Fico curioso, e ao mesmo tempo apreensivo, para saber e entender o porquê das viagens de autoridades brasileiras à Organização das Nações Unidas (ONU). No último mês de setembro, o prefeito da cidade de Bauru, Rodrigo Agostinho, esteve naquele órgão para participar de um evento. A escolha talvez seja porque ele é vice-presidente da Associação de Prefeitos do País, não por ter realizado em seis anos de gestão algo significativo para ser levado à ONU.
O prefeito representou todos os prefeitos do País na assembleia do Global Compact Leaders Summit 2013 ? Arquitetos de um mundo melhor. Por que não levar arquitetos renomados, engajados para discutir assuntos relacionados à sustentabilidade? Prefeitos? Sim, concordo, no resto do mundo eles são importantes, deve ser por isso, talvez, mas no Brasil, apenas representam alto custo e retorno quase zero.
Fico pensando sobre as experiências que nosso prefeito levou ao encontro de governantes de outros países. Penso muito e não encontro nenhuma que me possa encher de orgulho, caso ele tenha explanado a plateia presente.
Ao contrário, sei o que ele vai omitir dos presentes. Como por exemplo:
1. Viaduto inacabado com custo progressivo.
2. Mais de 6 mil casos de dengue.
3. Leishmaniose.
4. Obras paradas para construção da Estação de Tratamento de Esgoto, mesmo com recursos disponíveis.

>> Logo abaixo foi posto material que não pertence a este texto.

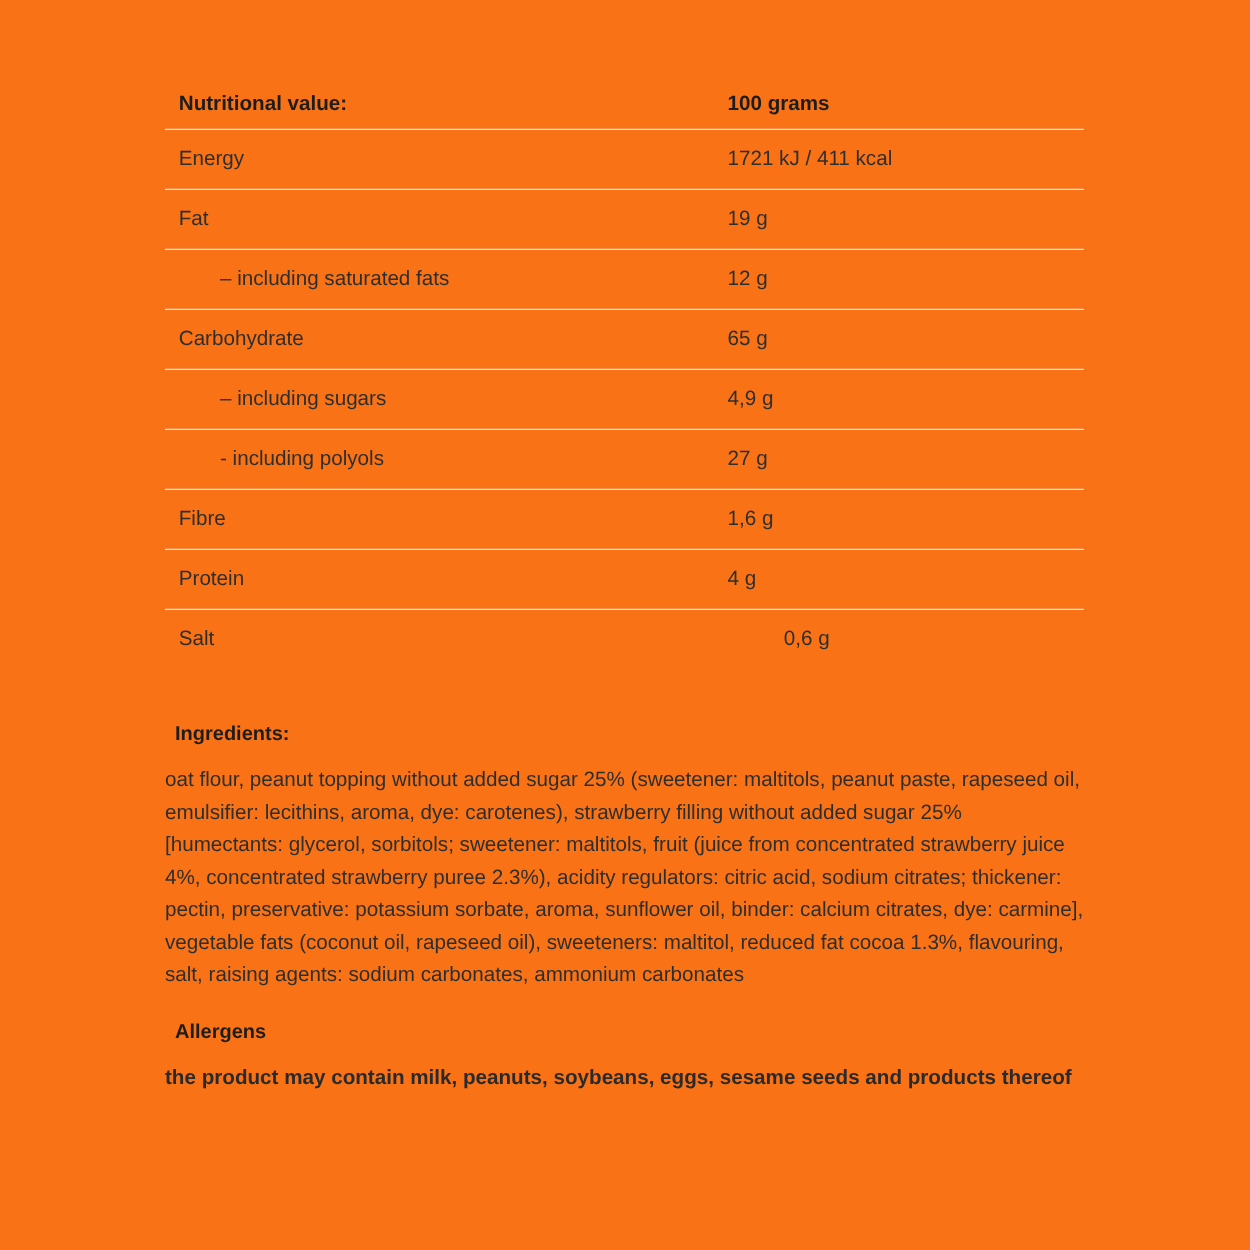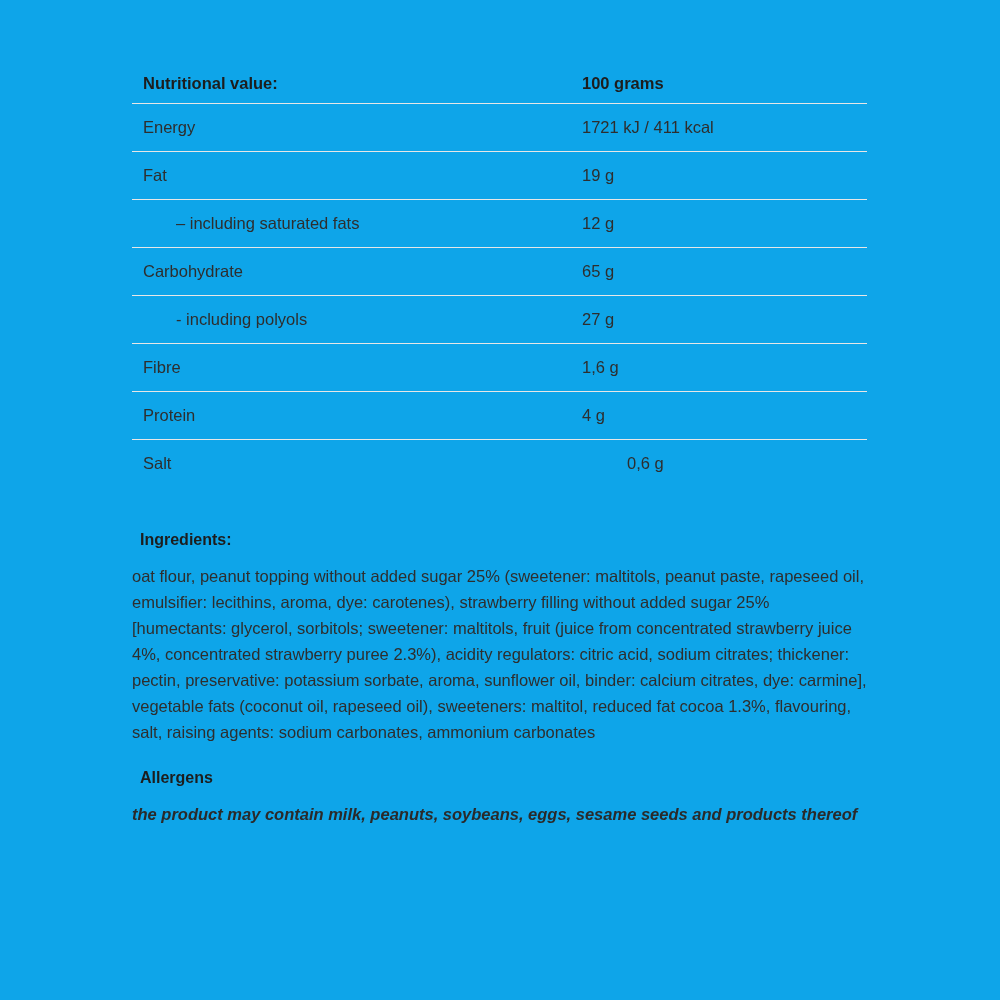"Nutritional value:" .page { background: #0ea5e9 -> #f97316 }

5. Transporte público caro e ineficiente.
6. Saúde pública que já matou cerca de 600 pessoas em cinco anos.
7. Descumprimento de promessas de campanhas, como por exemplo a construção de uma ou mais pistas de skate para jovens da cidade.
8. Reforma de avenidas de grande fluxo de trânsito como Rodrigues Alves, por exemplo.
9. Definição de um plano de criação de alternativas viárias para atender o forte crescimento da expansão imobiliária.
10. Ausência de planejamento para atender o crescimento urbano, como por exemplo a questão da destinação do lixo orgânico e reciclável.
São apenas dez questões, para não alongar demais, pois os prefeitos brasileiros e o bauruense não fogem à regra, centralizam poder, dividem cargos e comissões com pessoas de partidos e não tecnicamente qualificadas, como deveria ser em qualquer gestão pública.
Que prefeito brasileiro poderia falar sobre os seguintes temas sem receio de estar mentindo? a) Mobilidade Urbana b) Licitações de grandes obras realizadas sem resquício algum de improbidade ou quaisquer suspeitas em seu processo c) Saúde e educação de qualidade d) Planejamento viário e) Saneamento básico e tratamento de água e esgoto f) Gestão moderna, transparente e eficaz
Eles não pensam a cidade, não discutem com a sociedade aquilo que tanto interessa a elas, como a criação de novos empreendimentos imobiliários, plano diretor, projetos de novas obras e, enfim, o planejamento do que é essencial ao cidadão. Sendo assim, a viagem à ONU será, com certeza a passeio, nada mais. Exceto se nosso prefeito tiver humildade para aprender com experiências bem sucedidas de outros prefeitos ao redor do mundo, onde a honestidade e o trabalho pelo bem comum são regras e não exceção como no Brasil.